Observability & Evaluation
Every agent invocation produces a full execution trace — LLM calls, tool calls, token counts, latency, and errors — exported via OpenTelemetry to AWS CloudWatch. Alongside AWS-native tracing, the platform provides first-class Langfuse integration, cost tracking, provider-agnostic data protection (Bedrock Guardrails and Microsoft Presidio), and an evaluation framework that uses an LLM-as-judge to score agent behavior against real sessions.
AWS-native or Langfuse — your choice
The platform treats observability as a configuration decision, not a hard dependency on any one backend.
| Capability | AWS-native path | Langfuse path |
|---|---|---|
| Distributed traces | CloudWatch / X-Ray via OTEL | Langfuse traces via LangfuseHook |
| Token metrics | CloudWatch GenAI metrics | Langfuse generation spans |
| Evaluation | Bedrock AgentCore Evaluation | LangfuseEvaluationClient |
| Dashboard | CloudWatch GenAI Observability | Langfuse Projects UI |
Both paths can be active simultaneously — this is the recommended production setup. CloudWatch handles infrastructure alerting and retention; Langfuse handles prompt debugging and cost analysis. See the Langfuse page for the intentional double-trace design.

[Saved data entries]

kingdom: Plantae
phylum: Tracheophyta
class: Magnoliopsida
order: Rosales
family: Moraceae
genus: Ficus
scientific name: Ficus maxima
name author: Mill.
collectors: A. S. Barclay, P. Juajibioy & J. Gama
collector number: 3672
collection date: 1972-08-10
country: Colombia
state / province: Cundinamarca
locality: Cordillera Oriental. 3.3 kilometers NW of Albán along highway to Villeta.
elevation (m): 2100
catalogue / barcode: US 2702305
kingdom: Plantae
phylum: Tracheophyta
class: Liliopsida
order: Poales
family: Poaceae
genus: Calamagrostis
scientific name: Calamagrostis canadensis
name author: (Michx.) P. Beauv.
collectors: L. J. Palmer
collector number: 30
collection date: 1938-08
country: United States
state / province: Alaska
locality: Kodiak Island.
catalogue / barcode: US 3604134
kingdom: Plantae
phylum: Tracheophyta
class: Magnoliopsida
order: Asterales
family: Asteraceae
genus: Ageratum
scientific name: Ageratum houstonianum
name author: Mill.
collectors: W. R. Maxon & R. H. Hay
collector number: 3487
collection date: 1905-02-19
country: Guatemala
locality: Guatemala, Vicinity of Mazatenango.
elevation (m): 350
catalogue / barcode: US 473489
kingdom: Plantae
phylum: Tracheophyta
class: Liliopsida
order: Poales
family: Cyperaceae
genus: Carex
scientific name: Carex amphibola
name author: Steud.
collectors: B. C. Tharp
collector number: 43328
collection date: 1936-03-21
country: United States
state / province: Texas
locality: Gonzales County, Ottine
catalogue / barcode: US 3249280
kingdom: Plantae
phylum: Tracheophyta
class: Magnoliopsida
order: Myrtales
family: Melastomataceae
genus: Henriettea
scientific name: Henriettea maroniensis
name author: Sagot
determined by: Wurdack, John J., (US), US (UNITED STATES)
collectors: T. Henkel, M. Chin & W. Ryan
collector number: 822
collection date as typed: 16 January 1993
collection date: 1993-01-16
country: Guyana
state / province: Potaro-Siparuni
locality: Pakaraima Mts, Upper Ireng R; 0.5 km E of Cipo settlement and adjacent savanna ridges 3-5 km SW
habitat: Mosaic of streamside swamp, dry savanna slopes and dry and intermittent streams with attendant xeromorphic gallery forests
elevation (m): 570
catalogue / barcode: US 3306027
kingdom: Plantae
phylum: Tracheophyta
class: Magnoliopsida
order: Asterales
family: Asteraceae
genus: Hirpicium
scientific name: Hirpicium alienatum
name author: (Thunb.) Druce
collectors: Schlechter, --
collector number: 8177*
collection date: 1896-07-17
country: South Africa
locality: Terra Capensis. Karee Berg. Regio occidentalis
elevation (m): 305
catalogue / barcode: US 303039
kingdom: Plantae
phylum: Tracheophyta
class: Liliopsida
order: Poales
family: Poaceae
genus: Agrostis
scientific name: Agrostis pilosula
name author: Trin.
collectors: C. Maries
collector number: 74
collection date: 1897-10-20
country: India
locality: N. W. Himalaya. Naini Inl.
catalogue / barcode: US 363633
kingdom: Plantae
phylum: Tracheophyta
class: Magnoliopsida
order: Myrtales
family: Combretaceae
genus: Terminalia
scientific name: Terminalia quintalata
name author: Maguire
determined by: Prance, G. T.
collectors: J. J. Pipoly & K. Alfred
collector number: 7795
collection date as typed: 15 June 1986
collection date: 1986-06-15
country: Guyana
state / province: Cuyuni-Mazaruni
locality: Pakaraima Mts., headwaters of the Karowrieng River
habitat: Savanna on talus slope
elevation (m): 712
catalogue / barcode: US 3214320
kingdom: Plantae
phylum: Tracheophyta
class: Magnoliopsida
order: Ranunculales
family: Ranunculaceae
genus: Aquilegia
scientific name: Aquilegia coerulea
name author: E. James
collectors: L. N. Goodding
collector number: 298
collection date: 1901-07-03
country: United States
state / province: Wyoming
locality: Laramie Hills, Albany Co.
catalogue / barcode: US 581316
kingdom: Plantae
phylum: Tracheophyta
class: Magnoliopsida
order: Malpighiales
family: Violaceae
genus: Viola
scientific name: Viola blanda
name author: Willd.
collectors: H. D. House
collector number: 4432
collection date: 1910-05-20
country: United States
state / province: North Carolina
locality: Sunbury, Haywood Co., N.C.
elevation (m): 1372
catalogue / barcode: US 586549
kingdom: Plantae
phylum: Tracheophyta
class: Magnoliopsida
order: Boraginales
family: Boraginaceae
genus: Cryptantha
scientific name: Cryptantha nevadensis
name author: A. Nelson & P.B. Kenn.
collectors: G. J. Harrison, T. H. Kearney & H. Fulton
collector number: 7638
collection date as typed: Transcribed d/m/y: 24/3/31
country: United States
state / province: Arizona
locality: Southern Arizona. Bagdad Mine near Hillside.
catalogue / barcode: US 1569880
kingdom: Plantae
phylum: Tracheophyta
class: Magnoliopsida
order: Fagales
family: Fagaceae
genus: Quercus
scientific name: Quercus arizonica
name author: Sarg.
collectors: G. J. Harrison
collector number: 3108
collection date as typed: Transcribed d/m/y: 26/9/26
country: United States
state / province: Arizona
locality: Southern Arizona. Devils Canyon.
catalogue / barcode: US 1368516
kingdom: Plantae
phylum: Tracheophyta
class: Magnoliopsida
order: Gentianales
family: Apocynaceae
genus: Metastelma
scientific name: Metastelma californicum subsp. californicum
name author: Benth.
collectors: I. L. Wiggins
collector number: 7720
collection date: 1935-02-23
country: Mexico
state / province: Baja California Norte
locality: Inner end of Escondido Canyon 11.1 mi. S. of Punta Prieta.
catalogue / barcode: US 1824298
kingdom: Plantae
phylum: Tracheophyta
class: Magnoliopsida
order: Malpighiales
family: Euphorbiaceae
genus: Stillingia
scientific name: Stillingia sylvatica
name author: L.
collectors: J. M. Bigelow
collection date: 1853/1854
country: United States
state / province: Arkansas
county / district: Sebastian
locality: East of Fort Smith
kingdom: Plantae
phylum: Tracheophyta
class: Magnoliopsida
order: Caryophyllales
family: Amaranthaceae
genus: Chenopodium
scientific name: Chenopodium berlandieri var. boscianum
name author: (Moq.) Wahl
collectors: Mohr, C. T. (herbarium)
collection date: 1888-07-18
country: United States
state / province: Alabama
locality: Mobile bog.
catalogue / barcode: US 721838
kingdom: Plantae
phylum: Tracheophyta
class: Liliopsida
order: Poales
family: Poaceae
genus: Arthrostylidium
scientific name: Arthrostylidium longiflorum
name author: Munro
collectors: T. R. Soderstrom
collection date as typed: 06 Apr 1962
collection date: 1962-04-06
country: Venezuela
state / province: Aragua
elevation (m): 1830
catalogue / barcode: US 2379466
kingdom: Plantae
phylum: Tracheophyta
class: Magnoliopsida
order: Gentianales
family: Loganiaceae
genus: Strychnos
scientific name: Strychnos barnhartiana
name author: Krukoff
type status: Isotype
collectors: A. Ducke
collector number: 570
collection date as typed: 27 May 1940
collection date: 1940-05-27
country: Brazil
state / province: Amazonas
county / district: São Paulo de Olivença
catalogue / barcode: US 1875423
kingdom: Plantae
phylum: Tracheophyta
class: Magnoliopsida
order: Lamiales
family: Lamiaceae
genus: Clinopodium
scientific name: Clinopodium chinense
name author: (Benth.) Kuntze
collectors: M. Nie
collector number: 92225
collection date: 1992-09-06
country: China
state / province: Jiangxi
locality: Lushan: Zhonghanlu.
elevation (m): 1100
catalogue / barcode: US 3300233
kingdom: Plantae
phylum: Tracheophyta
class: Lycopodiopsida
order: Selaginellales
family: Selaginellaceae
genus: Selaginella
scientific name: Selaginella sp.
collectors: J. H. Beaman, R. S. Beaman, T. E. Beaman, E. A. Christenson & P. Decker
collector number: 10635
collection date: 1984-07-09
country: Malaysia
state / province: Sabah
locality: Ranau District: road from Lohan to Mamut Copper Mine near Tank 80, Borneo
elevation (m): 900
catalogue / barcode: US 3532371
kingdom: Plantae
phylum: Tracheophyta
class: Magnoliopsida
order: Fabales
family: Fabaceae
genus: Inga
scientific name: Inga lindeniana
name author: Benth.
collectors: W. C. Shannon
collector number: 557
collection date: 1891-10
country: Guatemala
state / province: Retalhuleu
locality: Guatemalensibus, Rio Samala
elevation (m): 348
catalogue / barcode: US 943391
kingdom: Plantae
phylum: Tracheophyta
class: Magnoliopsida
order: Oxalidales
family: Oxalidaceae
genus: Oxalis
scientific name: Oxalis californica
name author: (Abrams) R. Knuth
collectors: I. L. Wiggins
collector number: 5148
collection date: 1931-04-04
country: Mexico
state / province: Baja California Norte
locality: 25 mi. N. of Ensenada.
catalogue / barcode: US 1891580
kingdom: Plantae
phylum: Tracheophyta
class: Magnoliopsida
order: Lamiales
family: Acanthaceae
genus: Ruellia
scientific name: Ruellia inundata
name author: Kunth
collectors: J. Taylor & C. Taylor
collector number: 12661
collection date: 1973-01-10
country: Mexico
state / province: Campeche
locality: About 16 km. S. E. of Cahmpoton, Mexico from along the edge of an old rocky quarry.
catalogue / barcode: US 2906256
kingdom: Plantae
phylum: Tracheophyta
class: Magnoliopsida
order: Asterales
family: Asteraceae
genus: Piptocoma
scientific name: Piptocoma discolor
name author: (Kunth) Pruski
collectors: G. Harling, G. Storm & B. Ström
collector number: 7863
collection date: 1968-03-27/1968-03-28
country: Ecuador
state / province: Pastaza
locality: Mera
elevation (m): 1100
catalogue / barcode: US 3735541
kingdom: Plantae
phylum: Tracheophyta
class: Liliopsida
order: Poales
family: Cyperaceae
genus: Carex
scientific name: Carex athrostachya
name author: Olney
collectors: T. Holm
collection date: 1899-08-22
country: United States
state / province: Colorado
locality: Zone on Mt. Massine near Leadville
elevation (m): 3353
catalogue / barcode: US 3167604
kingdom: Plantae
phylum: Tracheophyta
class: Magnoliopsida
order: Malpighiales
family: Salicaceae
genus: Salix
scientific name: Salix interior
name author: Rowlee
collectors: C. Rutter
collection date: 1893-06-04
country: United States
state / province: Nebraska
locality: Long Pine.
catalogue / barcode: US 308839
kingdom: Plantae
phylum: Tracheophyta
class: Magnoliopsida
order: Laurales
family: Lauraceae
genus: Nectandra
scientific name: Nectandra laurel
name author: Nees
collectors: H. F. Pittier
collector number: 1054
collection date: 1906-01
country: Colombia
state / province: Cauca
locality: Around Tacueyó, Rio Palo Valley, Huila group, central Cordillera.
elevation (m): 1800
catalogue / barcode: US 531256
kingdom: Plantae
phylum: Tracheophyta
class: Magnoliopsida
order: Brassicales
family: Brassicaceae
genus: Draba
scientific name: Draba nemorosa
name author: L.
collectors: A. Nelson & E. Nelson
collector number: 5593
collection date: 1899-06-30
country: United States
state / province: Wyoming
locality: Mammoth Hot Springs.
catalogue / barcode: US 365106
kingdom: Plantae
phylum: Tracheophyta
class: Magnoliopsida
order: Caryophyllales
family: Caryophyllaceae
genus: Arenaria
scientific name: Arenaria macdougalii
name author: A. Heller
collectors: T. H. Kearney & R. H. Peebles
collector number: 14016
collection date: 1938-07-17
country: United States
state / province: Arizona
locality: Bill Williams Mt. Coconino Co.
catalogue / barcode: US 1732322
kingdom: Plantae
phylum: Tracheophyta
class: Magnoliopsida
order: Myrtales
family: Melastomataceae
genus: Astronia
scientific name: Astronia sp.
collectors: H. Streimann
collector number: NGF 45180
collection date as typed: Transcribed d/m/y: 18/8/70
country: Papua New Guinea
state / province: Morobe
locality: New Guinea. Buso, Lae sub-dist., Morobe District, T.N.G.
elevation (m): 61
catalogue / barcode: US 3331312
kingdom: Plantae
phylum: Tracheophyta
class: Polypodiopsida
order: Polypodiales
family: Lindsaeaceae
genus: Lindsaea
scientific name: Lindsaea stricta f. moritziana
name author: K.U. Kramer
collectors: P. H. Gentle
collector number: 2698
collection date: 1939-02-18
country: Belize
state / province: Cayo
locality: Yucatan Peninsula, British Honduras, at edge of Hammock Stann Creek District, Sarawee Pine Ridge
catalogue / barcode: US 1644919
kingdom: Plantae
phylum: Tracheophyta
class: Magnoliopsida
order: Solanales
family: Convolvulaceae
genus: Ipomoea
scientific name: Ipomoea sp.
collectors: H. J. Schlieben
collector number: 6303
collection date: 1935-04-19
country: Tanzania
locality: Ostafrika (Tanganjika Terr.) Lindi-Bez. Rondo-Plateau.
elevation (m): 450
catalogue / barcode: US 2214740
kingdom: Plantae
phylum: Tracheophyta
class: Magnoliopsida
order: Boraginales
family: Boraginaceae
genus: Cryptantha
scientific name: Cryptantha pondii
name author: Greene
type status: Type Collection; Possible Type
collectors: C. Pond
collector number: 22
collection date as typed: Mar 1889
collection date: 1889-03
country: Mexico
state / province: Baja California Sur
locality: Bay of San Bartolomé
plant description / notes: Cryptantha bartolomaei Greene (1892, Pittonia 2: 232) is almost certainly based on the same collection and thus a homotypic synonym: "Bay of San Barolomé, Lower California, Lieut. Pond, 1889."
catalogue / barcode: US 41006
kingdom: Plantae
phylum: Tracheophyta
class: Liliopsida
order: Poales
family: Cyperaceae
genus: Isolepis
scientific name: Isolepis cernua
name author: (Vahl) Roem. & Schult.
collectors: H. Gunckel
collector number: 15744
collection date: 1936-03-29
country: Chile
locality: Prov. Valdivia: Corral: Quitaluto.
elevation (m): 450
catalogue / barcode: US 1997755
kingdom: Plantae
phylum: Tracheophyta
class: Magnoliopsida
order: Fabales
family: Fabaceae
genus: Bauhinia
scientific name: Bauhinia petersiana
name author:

Complete the following ::
1. According to the observability page, what is the recommended production setup?
2. Go on with the observability page, starting after its final sentence.
These entries have no connection to the observability page.

Results of the exercise ::
1. Having both the AWS-native and Langfuse paths active at the same time.

2.
What this section covers
- Observability overview — OTEL trace anatomy, session baggage, custom spans, activation checklist
- AWS-native — OTEL auto-instrumentation, CloudWatch GenAI metrics, Transaction Search, vended logs
- Langfuse —
LangfuseHook, double-trace design, full conversation capture - Cost tracking —
CostTracker, built-in pricing defaults,MODEL_PRICINGenv var - Data protection — Bedrock Guardrails vs Microsoft Presidio, CloudWatch log masking
- Evaluation — 12 built-in evaluators, agentcore vs langfuse providers, custom LLM-as-judge
Master toggle
The observability.enabled field in a blueprint is the master toggle for all application-level observability features (Langfuse, audit log, structured logger, cost tracker). Set it to false to disable all of them for a given agent:
observability:
enabled: false # disables LangfuseHook, AuditLogWriter, CostTracker, StructuredLogger
OTEL auto-instrumentation (the opentelemetry-instrument wrapper in the Dockerfile) is controlled separately by the Terraform variable runtime.observability_enabled and is not affected by this blueprint flag.